Stereo Imagination is open source under the MIT License. Samples are CC0.

What you get

The toolkit is made of three major components:

The latter can be used without any programming knowledge, but only from the command line as of 28 August 2018.

For programmers, there's a Cython build script and .pxd files as of 28 October 2021. Compiling Stereo Imagination doesn't help much, but it's now an option.

System requirements

You need a Python runtime, either version 2.7 or 3.3+. It comes preinstalled on Linux and Mac; Windows users can get one from the official website.

To run WireView 3D and some of the demos, you also need the Pygame library, available from the official website or various software repositories.

(As of 23 April 2021, there's also native port of VireView 3D.)

How to use

See the read-me file for Py2STL in the samples directory. Wire3D isn't documented yet; you'll have to read the demo source code. To use WireView 3D, call it from the command line like this:

./wireview.py <filename>

You can rotate the model with the arrow keys, and zoom with +/-. The R key resets the view. Stick to models well below 10K polygons if you have an older CPU, like an Atom. Anything this side of a Core 2 can easily handle dozens of times more.

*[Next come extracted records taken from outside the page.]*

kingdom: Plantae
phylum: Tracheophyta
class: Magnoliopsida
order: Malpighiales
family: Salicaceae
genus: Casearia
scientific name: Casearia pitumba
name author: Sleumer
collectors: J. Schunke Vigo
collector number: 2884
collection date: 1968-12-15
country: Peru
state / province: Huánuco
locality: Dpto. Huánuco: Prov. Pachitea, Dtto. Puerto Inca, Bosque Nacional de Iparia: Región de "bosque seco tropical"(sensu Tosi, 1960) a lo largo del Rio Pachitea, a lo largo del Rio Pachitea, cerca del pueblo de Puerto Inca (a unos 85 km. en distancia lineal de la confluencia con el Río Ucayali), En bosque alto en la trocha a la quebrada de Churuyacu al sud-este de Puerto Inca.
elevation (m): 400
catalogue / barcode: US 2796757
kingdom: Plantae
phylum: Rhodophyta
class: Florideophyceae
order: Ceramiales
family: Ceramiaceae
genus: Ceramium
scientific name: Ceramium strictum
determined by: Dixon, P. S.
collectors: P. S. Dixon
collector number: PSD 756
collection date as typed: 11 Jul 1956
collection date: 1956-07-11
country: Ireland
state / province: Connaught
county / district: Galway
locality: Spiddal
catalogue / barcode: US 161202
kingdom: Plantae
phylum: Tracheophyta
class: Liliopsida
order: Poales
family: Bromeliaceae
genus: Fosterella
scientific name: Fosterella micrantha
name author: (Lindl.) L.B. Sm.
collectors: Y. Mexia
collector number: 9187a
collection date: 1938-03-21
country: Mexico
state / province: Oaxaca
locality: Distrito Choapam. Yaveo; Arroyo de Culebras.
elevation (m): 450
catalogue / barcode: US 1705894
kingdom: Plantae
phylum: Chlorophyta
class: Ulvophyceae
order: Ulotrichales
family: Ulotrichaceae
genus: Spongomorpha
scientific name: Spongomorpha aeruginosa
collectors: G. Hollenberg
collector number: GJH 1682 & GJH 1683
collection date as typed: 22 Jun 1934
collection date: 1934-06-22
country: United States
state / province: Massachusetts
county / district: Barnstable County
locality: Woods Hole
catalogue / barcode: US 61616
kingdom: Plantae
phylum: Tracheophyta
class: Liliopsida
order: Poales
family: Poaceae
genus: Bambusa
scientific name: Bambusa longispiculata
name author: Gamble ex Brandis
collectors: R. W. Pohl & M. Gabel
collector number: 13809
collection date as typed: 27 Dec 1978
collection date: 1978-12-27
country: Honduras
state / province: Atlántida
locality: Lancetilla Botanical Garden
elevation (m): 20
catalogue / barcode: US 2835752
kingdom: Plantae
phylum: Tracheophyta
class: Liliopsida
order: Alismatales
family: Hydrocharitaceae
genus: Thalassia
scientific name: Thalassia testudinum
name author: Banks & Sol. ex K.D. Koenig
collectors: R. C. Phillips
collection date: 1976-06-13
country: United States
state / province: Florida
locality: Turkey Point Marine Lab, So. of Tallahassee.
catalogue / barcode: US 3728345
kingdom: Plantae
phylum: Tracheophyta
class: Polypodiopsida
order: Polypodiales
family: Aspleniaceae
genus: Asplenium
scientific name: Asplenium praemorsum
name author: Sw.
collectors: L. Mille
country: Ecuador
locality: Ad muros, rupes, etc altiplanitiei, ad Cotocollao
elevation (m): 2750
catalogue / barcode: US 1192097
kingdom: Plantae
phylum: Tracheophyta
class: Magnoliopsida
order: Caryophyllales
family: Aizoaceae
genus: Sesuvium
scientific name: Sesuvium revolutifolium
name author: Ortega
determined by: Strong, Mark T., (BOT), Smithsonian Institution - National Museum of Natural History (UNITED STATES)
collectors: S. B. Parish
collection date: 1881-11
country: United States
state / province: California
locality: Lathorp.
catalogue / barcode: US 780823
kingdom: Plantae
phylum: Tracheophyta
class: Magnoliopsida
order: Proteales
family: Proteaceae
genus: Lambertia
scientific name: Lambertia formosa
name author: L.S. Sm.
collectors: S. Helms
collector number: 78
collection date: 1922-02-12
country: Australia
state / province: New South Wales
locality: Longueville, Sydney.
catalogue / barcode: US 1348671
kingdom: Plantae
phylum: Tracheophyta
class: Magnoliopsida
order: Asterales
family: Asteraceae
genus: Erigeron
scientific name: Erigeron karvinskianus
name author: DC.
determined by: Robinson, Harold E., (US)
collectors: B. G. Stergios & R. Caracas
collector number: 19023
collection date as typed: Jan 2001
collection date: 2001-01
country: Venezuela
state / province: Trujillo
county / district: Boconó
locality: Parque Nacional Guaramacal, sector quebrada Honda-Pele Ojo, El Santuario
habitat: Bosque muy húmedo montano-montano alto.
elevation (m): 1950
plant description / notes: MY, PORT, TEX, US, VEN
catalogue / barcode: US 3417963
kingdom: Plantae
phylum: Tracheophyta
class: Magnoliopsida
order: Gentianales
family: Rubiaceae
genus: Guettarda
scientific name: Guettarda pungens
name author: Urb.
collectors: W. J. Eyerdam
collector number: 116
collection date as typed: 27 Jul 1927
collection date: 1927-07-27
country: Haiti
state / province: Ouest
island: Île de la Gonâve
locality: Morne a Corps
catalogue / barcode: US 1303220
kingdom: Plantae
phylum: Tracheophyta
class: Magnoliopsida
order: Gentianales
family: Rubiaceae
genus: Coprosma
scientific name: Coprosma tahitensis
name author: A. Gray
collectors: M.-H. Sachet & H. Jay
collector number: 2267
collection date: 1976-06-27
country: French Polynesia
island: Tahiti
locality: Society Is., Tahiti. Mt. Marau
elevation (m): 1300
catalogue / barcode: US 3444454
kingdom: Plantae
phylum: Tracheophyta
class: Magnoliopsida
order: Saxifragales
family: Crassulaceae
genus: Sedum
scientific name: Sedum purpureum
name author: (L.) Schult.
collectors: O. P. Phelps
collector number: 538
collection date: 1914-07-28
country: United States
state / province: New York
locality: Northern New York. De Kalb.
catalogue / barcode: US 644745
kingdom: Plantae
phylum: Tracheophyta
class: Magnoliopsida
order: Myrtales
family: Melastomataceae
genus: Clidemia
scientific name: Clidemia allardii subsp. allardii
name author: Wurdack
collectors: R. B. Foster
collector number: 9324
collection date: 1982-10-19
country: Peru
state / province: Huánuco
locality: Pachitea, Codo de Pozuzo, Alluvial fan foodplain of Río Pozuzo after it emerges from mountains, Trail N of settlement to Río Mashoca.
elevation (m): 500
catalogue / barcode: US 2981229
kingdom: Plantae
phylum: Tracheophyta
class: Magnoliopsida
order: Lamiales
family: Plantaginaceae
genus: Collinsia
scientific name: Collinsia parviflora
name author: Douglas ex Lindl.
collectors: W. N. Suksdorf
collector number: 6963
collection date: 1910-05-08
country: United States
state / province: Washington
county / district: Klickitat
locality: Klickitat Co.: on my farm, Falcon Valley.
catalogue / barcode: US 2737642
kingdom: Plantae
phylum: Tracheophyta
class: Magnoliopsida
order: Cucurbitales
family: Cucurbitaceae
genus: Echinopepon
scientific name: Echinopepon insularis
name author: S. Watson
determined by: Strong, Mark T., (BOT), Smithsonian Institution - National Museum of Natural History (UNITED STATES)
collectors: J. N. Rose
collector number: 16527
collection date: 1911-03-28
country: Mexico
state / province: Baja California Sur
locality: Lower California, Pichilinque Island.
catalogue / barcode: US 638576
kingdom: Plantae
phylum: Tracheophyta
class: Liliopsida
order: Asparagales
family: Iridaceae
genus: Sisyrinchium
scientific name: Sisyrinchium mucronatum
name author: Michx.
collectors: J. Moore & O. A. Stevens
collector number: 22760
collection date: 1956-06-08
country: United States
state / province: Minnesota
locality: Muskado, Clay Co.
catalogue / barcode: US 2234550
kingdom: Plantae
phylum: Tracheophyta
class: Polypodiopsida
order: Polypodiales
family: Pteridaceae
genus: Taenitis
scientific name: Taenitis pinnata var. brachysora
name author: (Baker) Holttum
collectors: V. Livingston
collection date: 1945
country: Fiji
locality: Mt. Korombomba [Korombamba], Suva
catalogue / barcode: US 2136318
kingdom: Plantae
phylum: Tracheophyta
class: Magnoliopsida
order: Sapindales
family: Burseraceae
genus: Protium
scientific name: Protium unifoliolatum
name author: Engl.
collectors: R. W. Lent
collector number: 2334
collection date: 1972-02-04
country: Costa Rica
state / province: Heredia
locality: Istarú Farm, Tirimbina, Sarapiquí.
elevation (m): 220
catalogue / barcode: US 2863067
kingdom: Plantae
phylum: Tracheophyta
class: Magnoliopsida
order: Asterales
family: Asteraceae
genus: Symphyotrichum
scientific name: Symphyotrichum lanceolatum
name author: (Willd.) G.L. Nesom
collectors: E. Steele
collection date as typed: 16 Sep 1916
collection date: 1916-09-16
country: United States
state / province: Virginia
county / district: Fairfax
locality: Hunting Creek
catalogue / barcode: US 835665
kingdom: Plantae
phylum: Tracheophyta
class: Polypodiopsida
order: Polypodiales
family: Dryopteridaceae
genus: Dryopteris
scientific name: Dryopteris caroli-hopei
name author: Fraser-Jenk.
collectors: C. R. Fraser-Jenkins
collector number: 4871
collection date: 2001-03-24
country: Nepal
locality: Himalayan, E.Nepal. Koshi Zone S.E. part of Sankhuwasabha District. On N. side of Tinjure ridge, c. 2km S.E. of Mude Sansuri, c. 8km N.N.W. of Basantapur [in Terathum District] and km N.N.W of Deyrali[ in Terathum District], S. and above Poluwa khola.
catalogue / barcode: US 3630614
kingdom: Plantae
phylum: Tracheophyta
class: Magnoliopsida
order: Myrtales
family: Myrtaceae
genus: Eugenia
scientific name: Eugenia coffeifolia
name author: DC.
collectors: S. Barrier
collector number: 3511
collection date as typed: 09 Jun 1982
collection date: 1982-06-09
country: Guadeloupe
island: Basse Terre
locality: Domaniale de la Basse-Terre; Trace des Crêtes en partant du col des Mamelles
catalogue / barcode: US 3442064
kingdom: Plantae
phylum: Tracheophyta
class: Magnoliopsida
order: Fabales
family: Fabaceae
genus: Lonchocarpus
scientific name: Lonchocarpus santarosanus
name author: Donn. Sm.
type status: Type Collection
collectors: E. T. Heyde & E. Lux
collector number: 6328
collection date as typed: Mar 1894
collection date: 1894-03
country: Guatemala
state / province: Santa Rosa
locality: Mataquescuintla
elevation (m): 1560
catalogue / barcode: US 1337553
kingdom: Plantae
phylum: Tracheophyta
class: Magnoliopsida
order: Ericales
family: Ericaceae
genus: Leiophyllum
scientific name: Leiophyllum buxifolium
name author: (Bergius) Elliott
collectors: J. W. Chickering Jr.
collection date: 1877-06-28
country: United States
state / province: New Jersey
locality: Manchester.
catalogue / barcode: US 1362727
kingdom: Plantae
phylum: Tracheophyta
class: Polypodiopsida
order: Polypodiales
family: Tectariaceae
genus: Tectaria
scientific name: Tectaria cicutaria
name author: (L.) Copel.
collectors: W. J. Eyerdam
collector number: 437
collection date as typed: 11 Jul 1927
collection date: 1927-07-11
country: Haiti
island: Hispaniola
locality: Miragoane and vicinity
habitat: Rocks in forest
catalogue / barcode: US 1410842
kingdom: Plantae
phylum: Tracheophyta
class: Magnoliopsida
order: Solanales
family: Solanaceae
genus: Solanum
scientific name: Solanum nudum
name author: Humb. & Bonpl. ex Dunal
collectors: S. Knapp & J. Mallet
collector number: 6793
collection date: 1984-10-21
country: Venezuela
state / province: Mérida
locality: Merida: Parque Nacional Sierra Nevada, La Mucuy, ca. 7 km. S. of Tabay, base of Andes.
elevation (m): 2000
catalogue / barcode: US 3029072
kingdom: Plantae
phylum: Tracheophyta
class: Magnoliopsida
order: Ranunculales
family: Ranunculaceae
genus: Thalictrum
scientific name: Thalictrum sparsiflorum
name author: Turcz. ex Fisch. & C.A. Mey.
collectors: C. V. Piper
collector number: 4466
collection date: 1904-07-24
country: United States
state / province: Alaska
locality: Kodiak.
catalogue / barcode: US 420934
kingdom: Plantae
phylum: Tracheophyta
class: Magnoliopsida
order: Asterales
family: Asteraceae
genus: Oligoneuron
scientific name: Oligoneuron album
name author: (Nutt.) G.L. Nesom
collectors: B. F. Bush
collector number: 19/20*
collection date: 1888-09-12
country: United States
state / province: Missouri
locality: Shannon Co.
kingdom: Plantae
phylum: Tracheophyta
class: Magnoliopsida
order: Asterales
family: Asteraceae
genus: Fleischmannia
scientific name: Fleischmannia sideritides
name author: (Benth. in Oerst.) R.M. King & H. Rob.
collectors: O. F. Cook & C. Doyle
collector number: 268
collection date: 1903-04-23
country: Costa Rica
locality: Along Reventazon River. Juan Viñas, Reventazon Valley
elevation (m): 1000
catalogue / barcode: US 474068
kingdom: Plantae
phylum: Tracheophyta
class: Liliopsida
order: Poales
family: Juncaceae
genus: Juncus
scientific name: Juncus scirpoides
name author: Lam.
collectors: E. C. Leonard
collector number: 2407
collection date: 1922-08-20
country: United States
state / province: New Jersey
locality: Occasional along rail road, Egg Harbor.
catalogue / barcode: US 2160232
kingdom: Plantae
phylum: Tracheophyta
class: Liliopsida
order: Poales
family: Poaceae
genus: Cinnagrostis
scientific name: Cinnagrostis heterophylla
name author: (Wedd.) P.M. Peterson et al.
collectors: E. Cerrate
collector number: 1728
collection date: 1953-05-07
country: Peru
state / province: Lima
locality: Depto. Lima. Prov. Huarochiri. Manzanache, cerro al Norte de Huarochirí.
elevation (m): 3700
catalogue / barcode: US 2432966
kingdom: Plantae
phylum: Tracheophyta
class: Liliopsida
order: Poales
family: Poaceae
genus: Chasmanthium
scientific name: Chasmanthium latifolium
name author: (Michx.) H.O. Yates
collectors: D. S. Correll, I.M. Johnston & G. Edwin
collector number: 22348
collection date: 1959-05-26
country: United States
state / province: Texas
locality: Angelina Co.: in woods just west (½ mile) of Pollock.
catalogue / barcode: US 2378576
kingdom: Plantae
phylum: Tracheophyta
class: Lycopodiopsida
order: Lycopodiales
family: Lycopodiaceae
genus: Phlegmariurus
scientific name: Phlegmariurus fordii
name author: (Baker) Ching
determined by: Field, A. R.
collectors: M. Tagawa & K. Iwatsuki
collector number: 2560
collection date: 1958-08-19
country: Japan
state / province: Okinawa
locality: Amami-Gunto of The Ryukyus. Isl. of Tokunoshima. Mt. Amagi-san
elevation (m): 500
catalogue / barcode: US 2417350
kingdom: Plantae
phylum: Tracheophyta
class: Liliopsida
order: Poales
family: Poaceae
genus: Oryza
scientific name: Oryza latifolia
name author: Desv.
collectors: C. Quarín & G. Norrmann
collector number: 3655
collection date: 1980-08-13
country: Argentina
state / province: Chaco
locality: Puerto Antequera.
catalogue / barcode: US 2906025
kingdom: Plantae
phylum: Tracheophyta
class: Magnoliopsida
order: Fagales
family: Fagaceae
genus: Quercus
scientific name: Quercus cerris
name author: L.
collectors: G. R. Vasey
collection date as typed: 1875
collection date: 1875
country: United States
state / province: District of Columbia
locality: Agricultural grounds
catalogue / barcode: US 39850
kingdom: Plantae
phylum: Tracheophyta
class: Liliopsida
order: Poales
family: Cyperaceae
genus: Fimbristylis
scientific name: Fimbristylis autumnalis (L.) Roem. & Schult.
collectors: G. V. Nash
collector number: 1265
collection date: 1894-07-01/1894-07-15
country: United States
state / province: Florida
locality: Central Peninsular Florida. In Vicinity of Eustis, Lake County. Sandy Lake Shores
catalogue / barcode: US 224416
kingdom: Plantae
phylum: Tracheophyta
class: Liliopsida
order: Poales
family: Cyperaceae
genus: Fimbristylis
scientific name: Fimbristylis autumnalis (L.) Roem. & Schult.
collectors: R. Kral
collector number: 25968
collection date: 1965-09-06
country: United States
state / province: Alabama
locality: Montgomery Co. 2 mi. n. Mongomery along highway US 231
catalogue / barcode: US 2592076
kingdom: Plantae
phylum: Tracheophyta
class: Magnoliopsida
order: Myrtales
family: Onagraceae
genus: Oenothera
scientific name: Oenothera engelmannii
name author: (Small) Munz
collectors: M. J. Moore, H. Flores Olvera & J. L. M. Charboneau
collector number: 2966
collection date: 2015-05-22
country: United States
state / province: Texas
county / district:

Speaking of which: while the file loader can deal with arbitrary polygons, the renderer will only work correctly with triangles and quads. Other features of OBJ files such as materials or polylines will be ignored.

Known bug: resizing the viewer window works intermittently on some systems; just fiddle with the edges a little if you run into that.

Notes on the STL file format

Stereo Imagination only deals in the ASCII variant of STL. Binary files are not supported! If storage space is an issue, the format compresses very well.

STL files are only supposed to contain one solid each, but most modern applications seem to deal with multiple solids per file without a problem.

Conversely, STL files are supposed to have a free-form syntax, but most modern applications seem to treat it as line-oriented; this simplifies parsing.